|Year at a Glance
- Personal information (e.g., name, age, pets)
- Preferences (e.g., hobbies, sports, foods)
- Future plans; Body and health
- Family members' personal information
- Daily routines
- Rooms in the house; Location of objects
- Fruits/vegetables; Japanese foods and dishes
- Shopping and cooking; Money; Restaurants and ordering
- Directions; School rooms and subjects
- Daily routines
- Objects; Calendar; Weather
- Weather; Community; Holidays
- Pen pal letters
Margaret Dyer is the Japanese Curriculum Coordinator and teaches grades K-5 Japanese at Clarendon Elementary School in San Francisco, California. The school's 532 students come from a diverse community that includes many Japanese American families. Students participate in either the Japanese Bilingual Bicultural Program (JBBP), which offers Japanese language and culture education, or the Second Community Program, which offers Italian language and culture education. Both programs rely on strong parent involvement.
The JBBP is part of the sequential Japanese K-12 program in the San Francisco Unified School District (see Resources). The program, which began in 1973, grew out of the desire of Japanese American parents to keep their heritage language and culture alive for their children. Clarendon Elementary's Japanese Foreign Language in the Elementary Schools Program integrates Japanese with the core curriculum of the school district. In this program, content is woven into standards-based Japanese lessons and Japanese is woven into the instruction of other subjects for all students. To extend their Japanese cultural and language learning, native and heritage Japanese students also meet once a week in a heritage language class taught by a native Japanese speaker.
Ms. Dyer refers to the National Standards for Foreign Language Learning and the Scope and Sequence for the Japanese Bilingual Bicultural Program when designing her lessons (see Resources). She begins by looking at each unit as a whole and determining what she wants students to accomplish by the end of the unit. She then considers the content that students studied in previous years and integrates those elements to deepen students' understanding. Ms. Dyer also selects the vocabulary words students need to review and the new terms she wants to introduce. When organizing individual lessons, Ms. Dyer follows the California Department of Education's five-step process (see Promoting Attractions of Japan).
Key Teaching Strategies
In the videotaped lesson, students began the School unit with new vocabulary related to daily routines. They used the new vocabulary in guided practice and then transitioned to application and extension activities. In a follow-up lesson, the students described their own schedules and incorporated vocabulary they learned from the Family, Home, and Food units.

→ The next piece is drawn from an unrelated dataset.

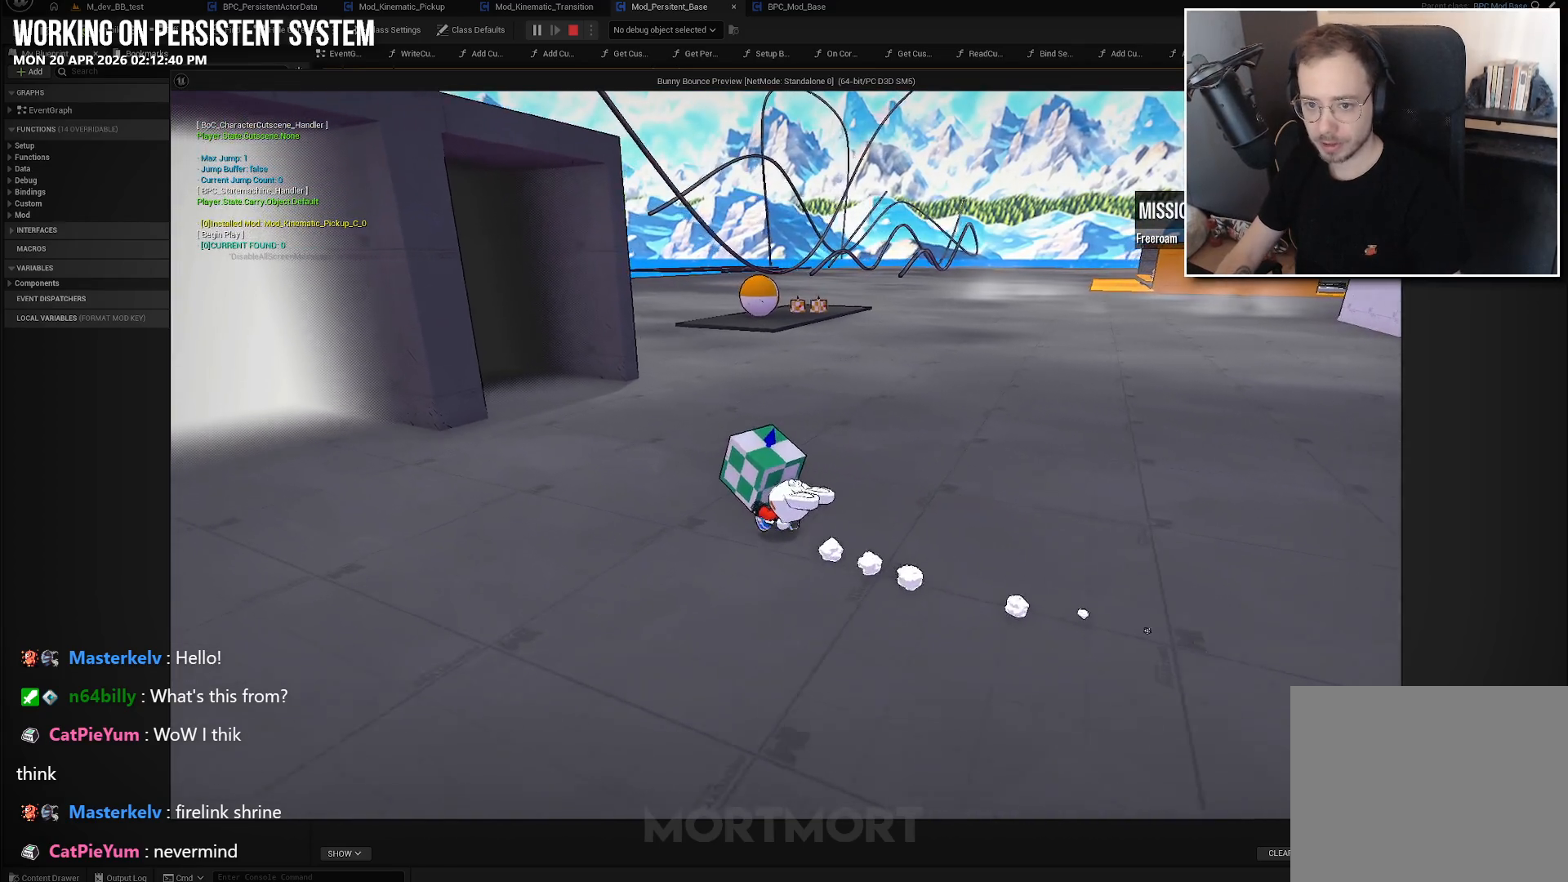
{"buttons": [], "left_stick": "up-left", "right_stick": "center", "events": []}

Approximately one-third of the students in this class were native or heritage Japanese speakers. In this lesson, Ms. Dyer challenged the native and heritage students to be more precise in the times they list for their daily routines. In other lessons, she has given native and heritage students opportunities to challenge themselves through additional reading and writing assignments.
Formative Assessment: The teacher uses specific activities to evaluate how well students are learning material and to make necessary changes to instruction throughout the lesson.
Providing Comprehensible Input: The teacher introduces language that is slightly beyond students' current ability to understand and uses visuals, gestures, rephrasing, and/or props to establish meaning. The goal is for students to comprehend language through context.